In the end, they’d both been wrong—well, Shanice had been right about the gay part, probably, but not the flamboyance. They looked pretty ordinary, if she was honest. Aside from being a lot taller and more athletic-looking than the average person, there was nothing about them that would have set them apart from the crowd. But then, what had she been expecting, really?

What eventually caught her eye about the two guys didn’t have anything to do with their appearance. The way they acted around each other was just… crazy. She couldn’t put a finger on why, but it was obvious that they belonged together. Maybe it was the way they moved: perfect unspoken coordination, like they were gravitating around each other. She saw it when they walked in, one holding the door open behind him as the other walked through (cute!) and then immediately moving to the left so that they could fall into step. She saw it when she walked them to their tables, too—the blond one pulling out the chair for the brunette on his way to his own seat (totally cute!) while the brunette accepted menus for both of them. It was the kind of harmonized movement she’d expect from an old married couple, not two guys in their early thirties.

As she walked away from seating them, she heard the blond say, “Mr. and Mr. Barnes? Really?”

“Well, I wasn’t about to tell them Mr. and Mr. Rogers, now was I?”

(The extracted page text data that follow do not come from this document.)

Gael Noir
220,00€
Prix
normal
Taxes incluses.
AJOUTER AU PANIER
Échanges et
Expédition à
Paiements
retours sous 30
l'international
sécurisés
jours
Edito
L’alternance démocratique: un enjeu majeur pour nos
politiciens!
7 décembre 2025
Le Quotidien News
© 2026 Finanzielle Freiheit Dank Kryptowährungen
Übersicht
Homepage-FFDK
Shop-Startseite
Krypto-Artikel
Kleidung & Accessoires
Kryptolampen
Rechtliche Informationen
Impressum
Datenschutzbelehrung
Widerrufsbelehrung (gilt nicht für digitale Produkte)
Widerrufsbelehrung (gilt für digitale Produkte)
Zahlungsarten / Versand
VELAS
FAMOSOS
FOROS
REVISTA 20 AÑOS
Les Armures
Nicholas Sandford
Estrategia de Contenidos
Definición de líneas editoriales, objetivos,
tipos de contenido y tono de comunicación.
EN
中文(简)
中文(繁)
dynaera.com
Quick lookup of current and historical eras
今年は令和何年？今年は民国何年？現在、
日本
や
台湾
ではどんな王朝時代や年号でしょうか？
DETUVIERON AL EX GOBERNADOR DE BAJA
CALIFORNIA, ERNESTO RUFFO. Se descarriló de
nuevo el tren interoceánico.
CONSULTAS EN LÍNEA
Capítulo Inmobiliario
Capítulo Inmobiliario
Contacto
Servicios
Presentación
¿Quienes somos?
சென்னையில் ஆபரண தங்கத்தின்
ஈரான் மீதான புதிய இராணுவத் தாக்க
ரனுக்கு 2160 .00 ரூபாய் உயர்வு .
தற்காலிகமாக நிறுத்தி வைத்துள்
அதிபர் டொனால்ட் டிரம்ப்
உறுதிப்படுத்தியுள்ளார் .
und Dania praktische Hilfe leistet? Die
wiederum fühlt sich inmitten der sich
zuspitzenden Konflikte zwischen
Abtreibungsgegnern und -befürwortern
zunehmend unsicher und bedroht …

Even the banter sounded balanced.

Mrs. Thompson would have said the two people sitting at the table across from hers were sweet young men—handsome, too. It made her glad to see young people so happy together, especially since there seemed to be such a fuss in the news nowadays about who was allowed to love who. They reminded her of the way she and Henry had been back in their day. Mrs. Thompson had almost been sorry when the two boys left, because the love in their voices had been so nice to listen to.

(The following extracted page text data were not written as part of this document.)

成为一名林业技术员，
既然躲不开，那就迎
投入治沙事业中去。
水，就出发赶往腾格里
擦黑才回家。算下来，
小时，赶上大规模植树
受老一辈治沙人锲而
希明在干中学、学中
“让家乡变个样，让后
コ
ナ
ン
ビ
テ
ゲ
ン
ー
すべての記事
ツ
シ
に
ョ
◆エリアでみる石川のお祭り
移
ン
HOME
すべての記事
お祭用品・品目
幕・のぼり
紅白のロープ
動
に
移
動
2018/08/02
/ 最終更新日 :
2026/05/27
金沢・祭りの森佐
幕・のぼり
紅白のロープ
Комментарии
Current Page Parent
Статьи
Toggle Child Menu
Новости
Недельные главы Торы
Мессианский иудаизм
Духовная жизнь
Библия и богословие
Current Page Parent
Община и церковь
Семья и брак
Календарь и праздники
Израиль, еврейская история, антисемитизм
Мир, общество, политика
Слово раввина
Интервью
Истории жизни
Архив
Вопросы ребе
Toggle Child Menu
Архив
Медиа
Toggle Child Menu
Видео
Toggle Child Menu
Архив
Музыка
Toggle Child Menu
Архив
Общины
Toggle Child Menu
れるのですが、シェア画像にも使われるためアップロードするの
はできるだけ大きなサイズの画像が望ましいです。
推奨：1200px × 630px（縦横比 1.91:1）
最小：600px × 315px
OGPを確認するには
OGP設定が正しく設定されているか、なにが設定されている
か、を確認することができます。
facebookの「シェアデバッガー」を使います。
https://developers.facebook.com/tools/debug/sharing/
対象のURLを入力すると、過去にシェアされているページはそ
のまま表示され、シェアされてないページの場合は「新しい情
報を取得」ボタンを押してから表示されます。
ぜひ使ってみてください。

The residents of the apartment complex on the corner of 21st and Johnson would have said that the men who lived in apartment 302-A were good neighbors. Of course, Mr. McNally in apartment 207-B would always complain that people “like them” were destroying the sanctity of the family unit, but Mr. McNally also grumbled about the uneven sidewalks and hung a confederate flag from his window, so no one really liked him anyway. Mrs. Richardson would have made a point to talk quite a lot about how the two boys always helped her carry up her groceries, and one of them had even helped her change the lightbulb in her walkway (“What a gentleman!”). In fact, Mrs. Richardson had seen the two boys that night as they were coming home. She’d been downstairs in her nightgown picking up her mail when they came in. They exchanged hellos, and then they asked her how she was doing that evening. She said she was well, though her hip was bothering her again. After that they asked if there was anything she needed help with, but she told them no thank you, it was quite alright. They wished her goodnight as they went upstairs. Although it was true that they mainly kept to themselves, no one (besides Mr. McNally, that was) had a bad word to say against either of them. They were kind and courteous and in love, and no one could complain about that.

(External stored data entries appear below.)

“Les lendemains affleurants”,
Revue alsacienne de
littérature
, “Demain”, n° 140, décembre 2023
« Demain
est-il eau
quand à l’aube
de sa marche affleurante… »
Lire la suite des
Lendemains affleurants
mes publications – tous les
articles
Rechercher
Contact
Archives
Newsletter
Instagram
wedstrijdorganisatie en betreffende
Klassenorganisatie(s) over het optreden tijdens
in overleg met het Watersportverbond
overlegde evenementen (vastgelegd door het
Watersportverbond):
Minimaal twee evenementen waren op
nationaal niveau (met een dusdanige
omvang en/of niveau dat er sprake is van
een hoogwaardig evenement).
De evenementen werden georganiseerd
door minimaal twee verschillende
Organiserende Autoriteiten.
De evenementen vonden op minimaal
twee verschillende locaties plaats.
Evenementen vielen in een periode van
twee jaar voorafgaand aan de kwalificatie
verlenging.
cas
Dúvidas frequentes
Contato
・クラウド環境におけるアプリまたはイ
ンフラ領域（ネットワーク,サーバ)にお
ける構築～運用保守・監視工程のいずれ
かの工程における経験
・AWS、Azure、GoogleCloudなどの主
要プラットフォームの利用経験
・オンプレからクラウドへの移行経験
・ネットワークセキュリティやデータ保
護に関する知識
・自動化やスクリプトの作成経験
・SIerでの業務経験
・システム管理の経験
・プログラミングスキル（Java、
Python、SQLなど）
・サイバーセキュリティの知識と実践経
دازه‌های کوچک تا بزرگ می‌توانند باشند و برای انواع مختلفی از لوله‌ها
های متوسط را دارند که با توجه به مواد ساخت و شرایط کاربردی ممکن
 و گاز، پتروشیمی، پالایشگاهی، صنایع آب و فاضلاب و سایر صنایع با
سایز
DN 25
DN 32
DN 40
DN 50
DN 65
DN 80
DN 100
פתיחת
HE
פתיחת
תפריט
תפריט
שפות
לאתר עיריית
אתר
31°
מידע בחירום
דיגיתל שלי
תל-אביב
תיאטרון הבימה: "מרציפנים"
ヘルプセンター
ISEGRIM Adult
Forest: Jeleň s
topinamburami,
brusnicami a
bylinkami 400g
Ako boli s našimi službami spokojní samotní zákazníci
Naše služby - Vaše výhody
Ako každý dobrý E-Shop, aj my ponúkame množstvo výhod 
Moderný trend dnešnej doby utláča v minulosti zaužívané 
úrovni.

(If you had asked the two men, they wouldn’t have known what to say. They would have looked at their feet, and then at each other, grinning bashfully all the while. One of them might have said they’d know each other forever, or that they’d always been friends, or something similarly dismissive of the rarity of the bond they shared. Even so, they both knew that what they had was special. You’d see it in their eyes. They would go through hell and back for each other, die for each other, stay with each other until the end. That was just who they were.

Fate fights for some people to be together. And fate sure as hell fought for them.)